Check each line of the material below for "using", then copy the ones that contain it.

• • • •

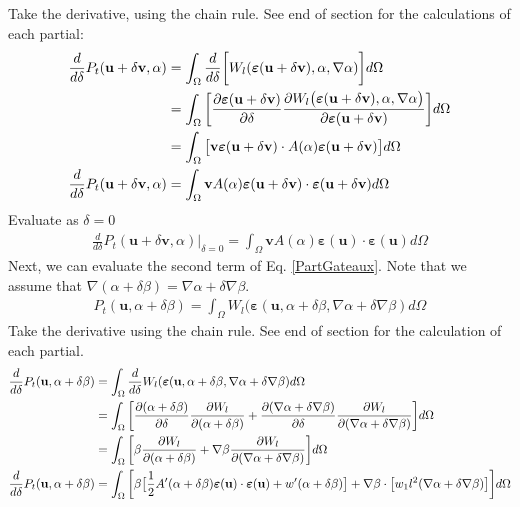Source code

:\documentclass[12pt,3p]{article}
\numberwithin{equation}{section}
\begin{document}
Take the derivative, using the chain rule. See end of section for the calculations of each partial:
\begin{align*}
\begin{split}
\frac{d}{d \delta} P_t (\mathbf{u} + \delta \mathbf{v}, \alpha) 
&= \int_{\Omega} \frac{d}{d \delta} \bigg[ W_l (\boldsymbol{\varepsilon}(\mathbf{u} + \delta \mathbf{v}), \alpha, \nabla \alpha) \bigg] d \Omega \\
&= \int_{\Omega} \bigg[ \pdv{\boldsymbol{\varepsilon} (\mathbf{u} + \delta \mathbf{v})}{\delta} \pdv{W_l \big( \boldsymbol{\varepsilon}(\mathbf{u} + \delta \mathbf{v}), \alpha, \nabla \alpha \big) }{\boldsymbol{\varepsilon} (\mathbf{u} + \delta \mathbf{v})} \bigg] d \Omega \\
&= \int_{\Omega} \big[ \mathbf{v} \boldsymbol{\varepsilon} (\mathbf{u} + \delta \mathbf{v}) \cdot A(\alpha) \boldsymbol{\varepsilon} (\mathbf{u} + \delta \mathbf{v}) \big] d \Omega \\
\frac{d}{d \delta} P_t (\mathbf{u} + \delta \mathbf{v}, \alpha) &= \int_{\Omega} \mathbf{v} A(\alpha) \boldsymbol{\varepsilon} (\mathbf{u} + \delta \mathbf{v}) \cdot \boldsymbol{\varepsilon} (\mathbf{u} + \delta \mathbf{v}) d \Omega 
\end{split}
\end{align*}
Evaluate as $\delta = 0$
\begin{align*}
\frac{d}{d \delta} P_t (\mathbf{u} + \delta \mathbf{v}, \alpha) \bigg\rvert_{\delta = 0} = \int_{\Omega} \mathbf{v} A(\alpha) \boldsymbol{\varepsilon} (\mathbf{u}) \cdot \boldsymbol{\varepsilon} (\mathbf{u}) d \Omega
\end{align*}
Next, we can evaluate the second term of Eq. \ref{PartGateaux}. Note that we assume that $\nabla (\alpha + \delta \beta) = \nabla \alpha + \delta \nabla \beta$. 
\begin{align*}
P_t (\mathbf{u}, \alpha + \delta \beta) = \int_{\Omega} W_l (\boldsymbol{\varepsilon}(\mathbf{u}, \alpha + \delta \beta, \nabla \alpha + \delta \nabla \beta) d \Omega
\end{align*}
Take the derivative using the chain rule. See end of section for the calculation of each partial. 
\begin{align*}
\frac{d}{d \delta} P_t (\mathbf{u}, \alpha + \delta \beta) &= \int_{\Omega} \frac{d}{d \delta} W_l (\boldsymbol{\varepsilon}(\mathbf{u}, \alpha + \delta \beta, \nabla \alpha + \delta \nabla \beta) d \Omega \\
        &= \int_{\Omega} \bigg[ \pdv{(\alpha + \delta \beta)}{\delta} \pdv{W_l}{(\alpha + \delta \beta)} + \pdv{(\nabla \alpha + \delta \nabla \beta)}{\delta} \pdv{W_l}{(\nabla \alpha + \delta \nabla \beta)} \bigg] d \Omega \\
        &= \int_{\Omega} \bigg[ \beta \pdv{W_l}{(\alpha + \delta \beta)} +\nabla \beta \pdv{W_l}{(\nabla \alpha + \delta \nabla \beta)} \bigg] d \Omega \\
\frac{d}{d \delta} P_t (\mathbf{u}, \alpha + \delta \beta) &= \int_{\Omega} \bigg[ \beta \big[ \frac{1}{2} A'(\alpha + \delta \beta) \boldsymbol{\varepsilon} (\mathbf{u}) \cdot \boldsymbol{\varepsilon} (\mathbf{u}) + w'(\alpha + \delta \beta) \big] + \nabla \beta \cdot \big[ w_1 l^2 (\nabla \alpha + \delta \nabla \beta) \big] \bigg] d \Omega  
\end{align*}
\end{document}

• • • •

*Response box:*
Take the derivative, using the chain rule. See end of section for the calculations of each partial:
Take the derivative using the chain rule. See end of section for the calculation of each partial. 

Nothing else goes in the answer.